*What to work on*. Copy everything in the data below, from the line containing "scientific name: Fraxinus ornus" down to the line containing "name author: Cass.", with both of those lines included.
** begin Material supplied **
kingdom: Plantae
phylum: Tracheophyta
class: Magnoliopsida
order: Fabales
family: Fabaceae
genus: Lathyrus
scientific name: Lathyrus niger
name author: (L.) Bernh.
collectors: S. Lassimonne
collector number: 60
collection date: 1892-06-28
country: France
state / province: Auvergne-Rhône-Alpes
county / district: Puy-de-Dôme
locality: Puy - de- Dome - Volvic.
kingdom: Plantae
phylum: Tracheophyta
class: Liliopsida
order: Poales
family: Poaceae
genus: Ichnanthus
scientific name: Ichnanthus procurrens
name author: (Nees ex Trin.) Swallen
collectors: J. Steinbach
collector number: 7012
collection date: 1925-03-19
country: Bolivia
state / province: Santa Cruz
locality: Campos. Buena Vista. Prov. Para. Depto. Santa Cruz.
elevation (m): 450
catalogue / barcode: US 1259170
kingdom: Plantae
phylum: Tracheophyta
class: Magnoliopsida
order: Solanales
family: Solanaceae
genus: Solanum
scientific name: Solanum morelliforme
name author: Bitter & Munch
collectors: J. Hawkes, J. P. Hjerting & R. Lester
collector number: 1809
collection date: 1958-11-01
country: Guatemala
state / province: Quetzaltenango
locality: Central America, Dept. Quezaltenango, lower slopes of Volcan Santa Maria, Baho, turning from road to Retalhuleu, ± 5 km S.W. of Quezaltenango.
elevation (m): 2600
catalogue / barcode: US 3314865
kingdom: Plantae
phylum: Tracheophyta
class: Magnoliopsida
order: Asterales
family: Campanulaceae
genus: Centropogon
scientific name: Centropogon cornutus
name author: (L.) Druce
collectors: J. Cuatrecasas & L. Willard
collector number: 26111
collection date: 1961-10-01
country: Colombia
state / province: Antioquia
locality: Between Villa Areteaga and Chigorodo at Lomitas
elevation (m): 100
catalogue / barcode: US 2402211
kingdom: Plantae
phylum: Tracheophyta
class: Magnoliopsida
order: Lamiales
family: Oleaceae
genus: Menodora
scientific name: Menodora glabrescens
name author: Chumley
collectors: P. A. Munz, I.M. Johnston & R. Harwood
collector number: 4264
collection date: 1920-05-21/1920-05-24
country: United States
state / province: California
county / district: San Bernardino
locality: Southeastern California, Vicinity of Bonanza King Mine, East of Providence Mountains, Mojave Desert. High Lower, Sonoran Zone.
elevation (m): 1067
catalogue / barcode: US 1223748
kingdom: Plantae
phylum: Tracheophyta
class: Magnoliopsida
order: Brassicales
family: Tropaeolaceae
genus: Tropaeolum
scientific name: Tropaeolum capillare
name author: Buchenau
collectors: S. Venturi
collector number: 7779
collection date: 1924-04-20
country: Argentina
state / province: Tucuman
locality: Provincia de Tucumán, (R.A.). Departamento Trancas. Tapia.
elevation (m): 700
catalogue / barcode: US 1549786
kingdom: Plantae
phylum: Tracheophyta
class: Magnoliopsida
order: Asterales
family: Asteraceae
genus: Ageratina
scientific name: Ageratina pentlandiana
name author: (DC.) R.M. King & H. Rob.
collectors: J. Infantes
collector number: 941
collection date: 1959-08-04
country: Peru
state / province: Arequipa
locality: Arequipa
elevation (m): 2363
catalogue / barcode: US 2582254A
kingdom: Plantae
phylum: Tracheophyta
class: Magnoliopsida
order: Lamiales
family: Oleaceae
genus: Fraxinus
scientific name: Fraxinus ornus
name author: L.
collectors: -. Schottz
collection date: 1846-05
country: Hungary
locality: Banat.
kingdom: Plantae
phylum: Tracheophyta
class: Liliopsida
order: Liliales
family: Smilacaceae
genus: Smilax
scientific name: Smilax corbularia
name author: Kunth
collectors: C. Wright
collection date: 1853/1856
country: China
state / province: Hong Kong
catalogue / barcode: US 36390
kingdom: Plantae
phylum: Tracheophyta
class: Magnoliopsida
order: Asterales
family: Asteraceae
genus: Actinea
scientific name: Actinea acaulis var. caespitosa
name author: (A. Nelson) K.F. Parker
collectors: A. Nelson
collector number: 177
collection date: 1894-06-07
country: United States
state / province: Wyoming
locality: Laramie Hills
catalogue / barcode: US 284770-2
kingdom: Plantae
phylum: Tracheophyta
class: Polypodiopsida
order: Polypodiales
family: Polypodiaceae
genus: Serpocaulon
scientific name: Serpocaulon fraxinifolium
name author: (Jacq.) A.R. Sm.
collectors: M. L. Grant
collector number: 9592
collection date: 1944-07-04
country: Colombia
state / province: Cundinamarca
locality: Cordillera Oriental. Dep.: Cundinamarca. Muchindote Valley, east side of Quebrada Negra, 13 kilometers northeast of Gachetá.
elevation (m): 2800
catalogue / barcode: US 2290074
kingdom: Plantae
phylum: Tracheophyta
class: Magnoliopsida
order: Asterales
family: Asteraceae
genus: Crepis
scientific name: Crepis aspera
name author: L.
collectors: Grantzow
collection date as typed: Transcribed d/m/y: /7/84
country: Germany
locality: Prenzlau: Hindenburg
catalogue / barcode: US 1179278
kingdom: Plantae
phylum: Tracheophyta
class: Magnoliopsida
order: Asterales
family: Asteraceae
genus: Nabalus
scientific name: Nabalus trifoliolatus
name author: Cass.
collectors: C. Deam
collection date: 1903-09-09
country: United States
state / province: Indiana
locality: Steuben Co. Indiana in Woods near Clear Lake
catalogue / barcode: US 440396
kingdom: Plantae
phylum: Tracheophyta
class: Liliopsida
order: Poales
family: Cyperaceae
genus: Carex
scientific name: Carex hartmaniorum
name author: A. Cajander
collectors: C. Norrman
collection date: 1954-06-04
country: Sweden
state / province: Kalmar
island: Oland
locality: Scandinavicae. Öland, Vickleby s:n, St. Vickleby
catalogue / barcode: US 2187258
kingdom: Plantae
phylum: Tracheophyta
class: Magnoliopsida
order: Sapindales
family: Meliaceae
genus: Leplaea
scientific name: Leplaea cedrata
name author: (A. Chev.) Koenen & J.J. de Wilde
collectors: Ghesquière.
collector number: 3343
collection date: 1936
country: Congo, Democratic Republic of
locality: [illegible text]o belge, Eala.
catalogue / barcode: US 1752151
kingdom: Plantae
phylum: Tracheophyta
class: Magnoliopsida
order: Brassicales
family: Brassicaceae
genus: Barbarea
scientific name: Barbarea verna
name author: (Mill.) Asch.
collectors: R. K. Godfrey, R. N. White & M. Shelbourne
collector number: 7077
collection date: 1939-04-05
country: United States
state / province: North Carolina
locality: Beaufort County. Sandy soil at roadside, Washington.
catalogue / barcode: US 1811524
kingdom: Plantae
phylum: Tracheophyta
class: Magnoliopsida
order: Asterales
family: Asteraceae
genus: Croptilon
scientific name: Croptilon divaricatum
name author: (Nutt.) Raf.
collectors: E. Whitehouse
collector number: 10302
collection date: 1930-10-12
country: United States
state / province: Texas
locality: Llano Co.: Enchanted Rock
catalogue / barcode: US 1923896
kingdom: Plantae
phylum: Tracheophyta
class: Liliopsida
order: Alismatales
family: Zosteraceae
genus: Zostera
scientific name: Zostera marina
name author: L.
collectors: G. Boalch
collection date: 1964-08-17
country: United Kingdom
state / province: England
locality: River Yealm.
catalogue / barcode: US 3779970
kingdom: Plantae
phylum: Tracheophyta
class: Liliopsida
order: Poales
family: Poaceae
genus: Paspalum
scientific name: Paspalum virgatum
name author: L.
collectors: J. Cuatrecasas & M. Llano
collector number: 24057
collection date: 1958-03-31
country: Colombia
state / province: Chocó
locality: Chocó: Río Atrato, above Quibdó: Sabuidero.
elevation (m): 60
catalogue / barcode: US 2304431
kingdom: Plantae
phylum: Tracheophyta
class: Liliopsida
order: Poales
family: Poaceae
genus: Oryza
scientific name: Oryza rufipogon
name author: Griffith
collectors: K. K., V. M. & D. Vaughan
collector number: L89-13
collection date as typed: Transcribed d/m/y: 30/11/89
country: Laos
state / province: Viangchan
** end Material supplied **
*Expected answer*.
scientific name: Fraxinus ornus
name author: L.
collectors: -. Schottz
collection date: 1846-05
country: Hungary
locality: Banat.
kingdom: Plantae
phylum: Tracheophyta
class: Liliopsida
order: Liliales
family: Smilacaceae
genus: Smilax
scientific name: Smilax corbularia
name author: Kunth
collectors: C. Wright
collection date: 1853/1856
country: China
state / province: Hong Kong
catalogue / barcode: US 36390
kingdom: Plantae
phylum: Tracheophyta
class: Magnoliopsida
order: Asterales
family: Asteraceae
genus: Actinea
scientific name: Actinea acaulis var. caespitosa
name author: (A. Nelson) K.F. Parker
collectors: A. Nelson
collector number: 177
collection date: 1894-06-07
country: United States
state / province: Wyoming
locality: Laramie Hills
catalogue / barcode: US 284770-2
kingdom: Plantae
phylum: Tracheophyta
class: Polypodiopsida
order: Polypodiales
family: Polypodiaceae
genus: Serpocaulon
scientific name: Serpocaulon fraxinifolium
name author: (Jacq.) A.R. Sm.
collectors: M. L. Grant
collector number: 9592
collection date: 1944-07-04
country: Colombia
state / province: Cundinamarca
locality: Cordillera Oriental. Dep.: Cundinamarca. Muchindote Valley, east side of Quebrada Negra, 13 kilometers northeast of Gachetá.
elevation (m): 2800
catalogue / barcode: US 2290074
kingdom: Plantae
phylum: Tracheophyta
class: Magnoliopsida
order: Asterales
family: Asteraceae
genus: Crepis
scientific name: Crepis aspera
name author: L.
collectors: Grantzow
collection date as typed: Transcribed d/m/y: /7/84
country: Germany
locality: Prenzlau: Hindenburg
catalogue / barcode: US 1179278
kingdom: Plantae
phylum: Tracheophyta
class: Magnoliopsida
order: Asterales
family: Asteraceae
genus: Nabalus
scientific name: Nabalus trifoliolatus
name author: Cass.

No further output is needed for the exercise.